Oggi Maksim scrive copioni e romanzi, alleva suo figlio (a cui ha detto di essere gay: “Ok, lo sapevo” è stata la risposta). A chi insegna e ha paura dice: “Siamo in tanti. Finirà”. Nell’ultimo passaggio dell’intervista, le sue parole risuonano cariche dell’ottimismo dei giusti. Che messaggio vorrebbe lasciare ai lettori, chiede Parniplus.

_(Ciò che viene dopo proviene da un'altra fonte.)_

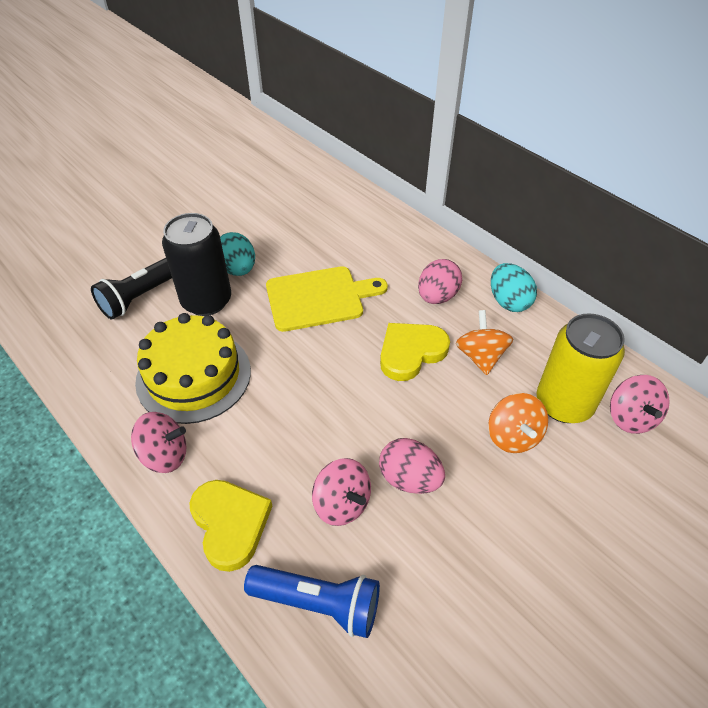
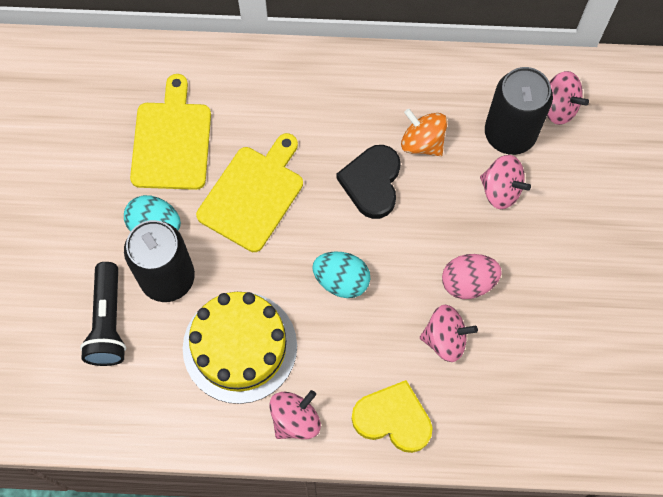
camera: 45 degrees left, 20 degrees up
blue flashlight [244,565,380,638] -> none
yellow heart [380,323,450,381] -> black heart [336,145,401,219]
pink egg [418,259,462,304] -> none
orange spinning top [488,393,548,453] -> pink spinning top [480,155,531,209]
turquoise egg [491,263,537,312] -> turquoise egg moved to [312,252,370,298]
yellow can [537,313,625,423] -> black can [485,67,553,155]
none -> yellow cutting board [130,74,211,190]

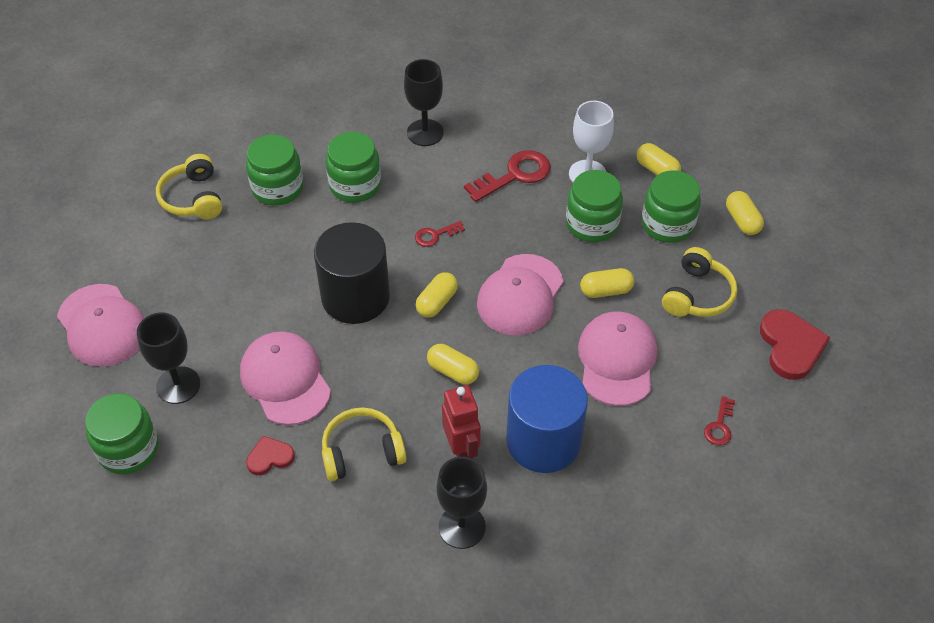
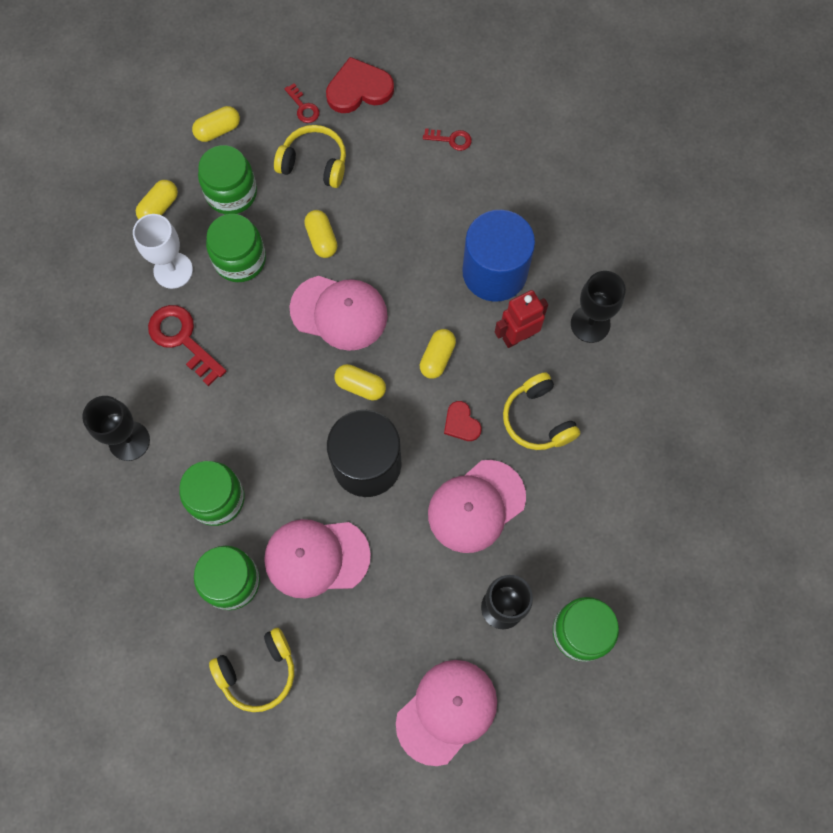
camera: 100 degrees left, 20 degrees up
red heart [246,436,295,475] -> red heart moved to [444,401,482,441]
red key [415,221,465,247] -> red key moved to [284,83,320,123]
pink cap [578,311,657,406] -> pink cap moved to [264,519,371,598]

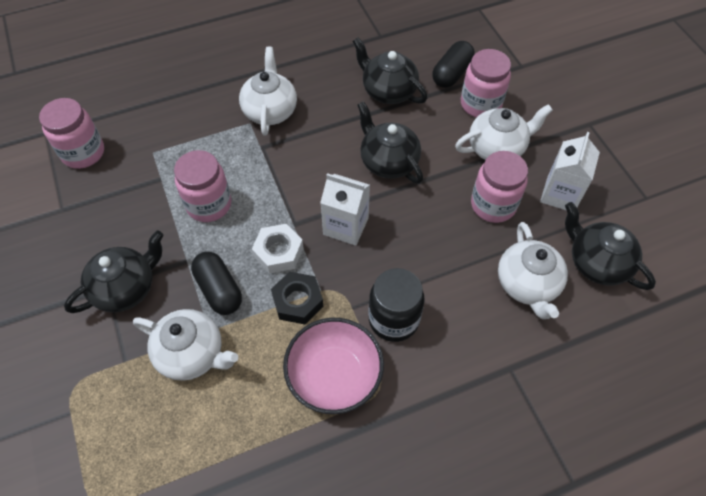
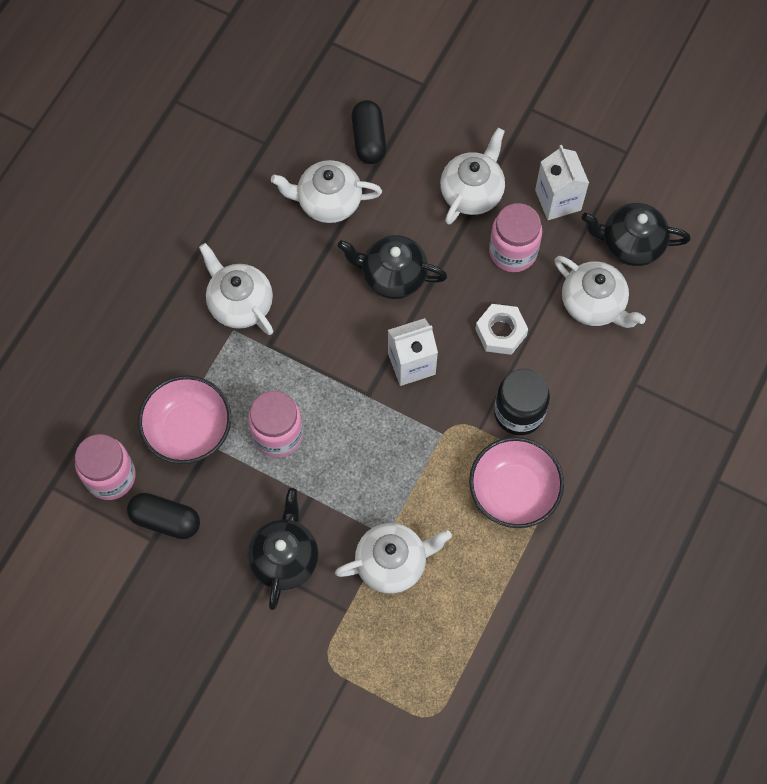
camera: 40 degrees left, 10 degrees up
black capsule [191,252,242,315] -> black capsule moved to [127,493,200,539]
white nut [252,224,303,274] -> white nut moved to [475,304,528,355]
black nut [271,272,323,324] -> none
black teapot [352,37,428,104] -> white teapot [271,160,382,223]
pink jar [461,49,511,117] -> none
none -> pink bowl [138,376,231,464]

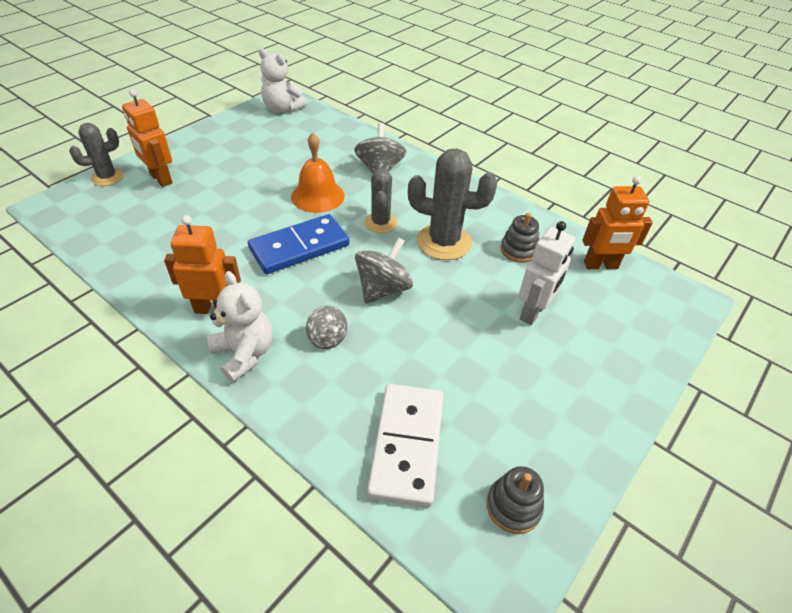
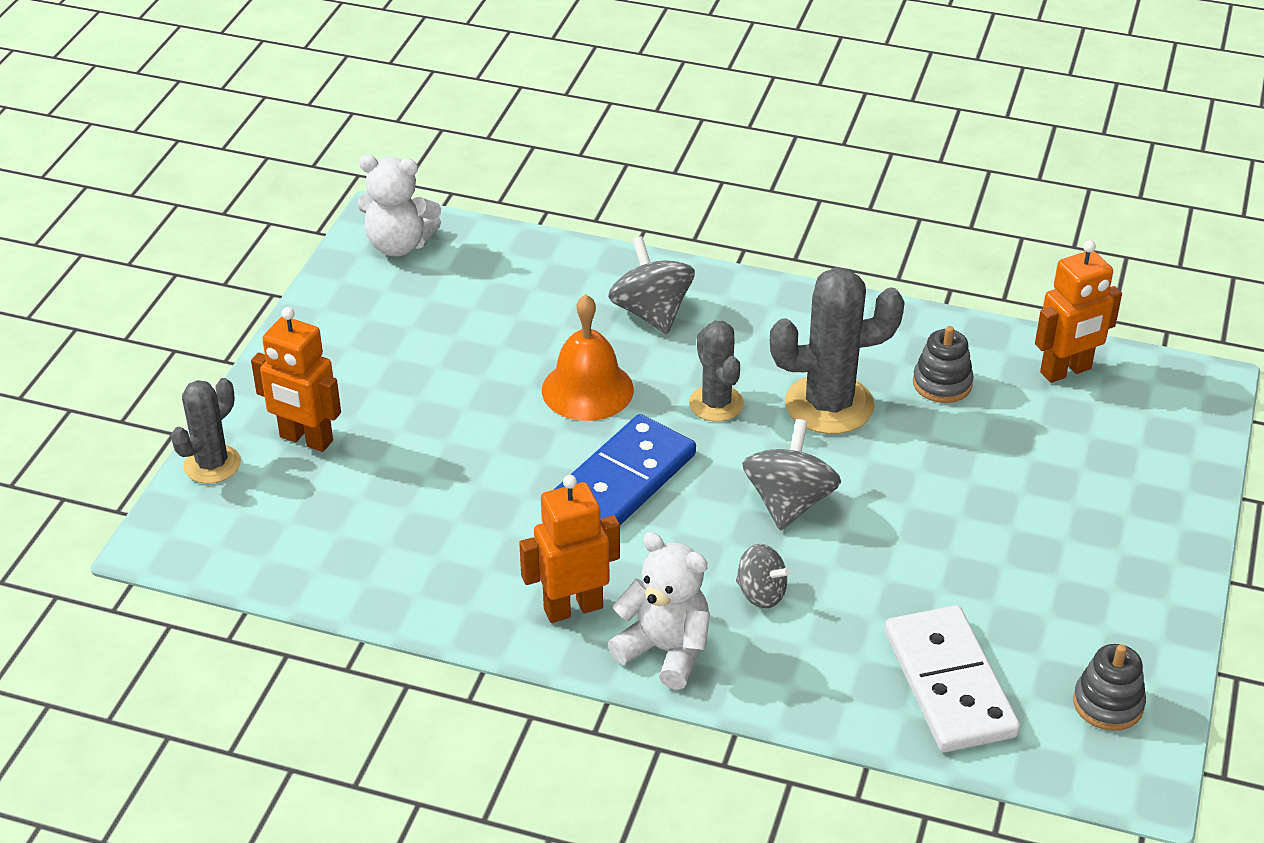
camera: 20 degrees left, 5 degrees down
white robot [518,221,575,325] -> none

Vorrei rivolgermi ai gay — in particolare agli insegnanti — che vivono nel nostro Paese, in Russia. Siamo tanti e abbiamo paura, ed è normale aver paura. Vorrei augurare loro di non avere paura. È difficile, difficilissimo qui, ma almeno rendiamoci conto che siamo in molti nella stessa situazione. Conosco insegnanti LGBT che hanno paura. Ma presto finirà. Ci credo. Voglio crederci. Non ci resterà da aver paura ancora per molto. Se a leggere saranno i genitori dei “ragazzi comuni” — anche loro hanno paura; l’omofobia è paura degli omosessuali — auguro loro di leggere di più, informarsi, guardare cose di vario genere e orientamento sul tema LGBT. Anche se oggi questo nel nostro Paese è già contro la legge. Sto ancora digerendo questi nuovi divieti. E se a leggere saranno i genitori di figli LGBT, vorrei davvero che sostenessero i loro bambini. È importantissimo. Penso che, se da adolescente non avessi avuto paura, se avessi saputo tutto, la mia vita sarebbe stata diversa. Almeno ci sarebbe stato meno rifiuto di me stesso, meno tormento. Di sicuro. Credo che sarei diventato felice molto prima.

 

Il quadro della persecuzione LGBT in Russia

Il percorso legale è precipitato: dal 2013 il divieto di “propaganda tra minori” è stato via via esteso fino a colpire qualsiasi rappresentazione positiva dell’omosessualità per tutti, poi l’inclusione del movimento LGBT nella lista degli “estremisti/terroristi”, con rischi penali e censura capillare. Media e social subiscono blocchi e multe; ONG e attivisti vengono sciolti o costretti all’esilio; psicologi e docenti LGBT sono esposti a denunce strumentali; l’assistenza sanitaria (HIV, salute mentale) è più difficile e persino le multinazionali straniere subiscono censure. In questo clima, la scuola — specie quella militare — non è luogo neutro: l’educazione si piega alla “lealtà” e chi non rientra nell’ordine morale imposto diventa vulnerabile. Ma la testimonianza di Maksim getta una luce sulle tante persone russe che sono pronte a non arrendersi e a far tornare la Russia davvero grande. Ma non come intende Putin.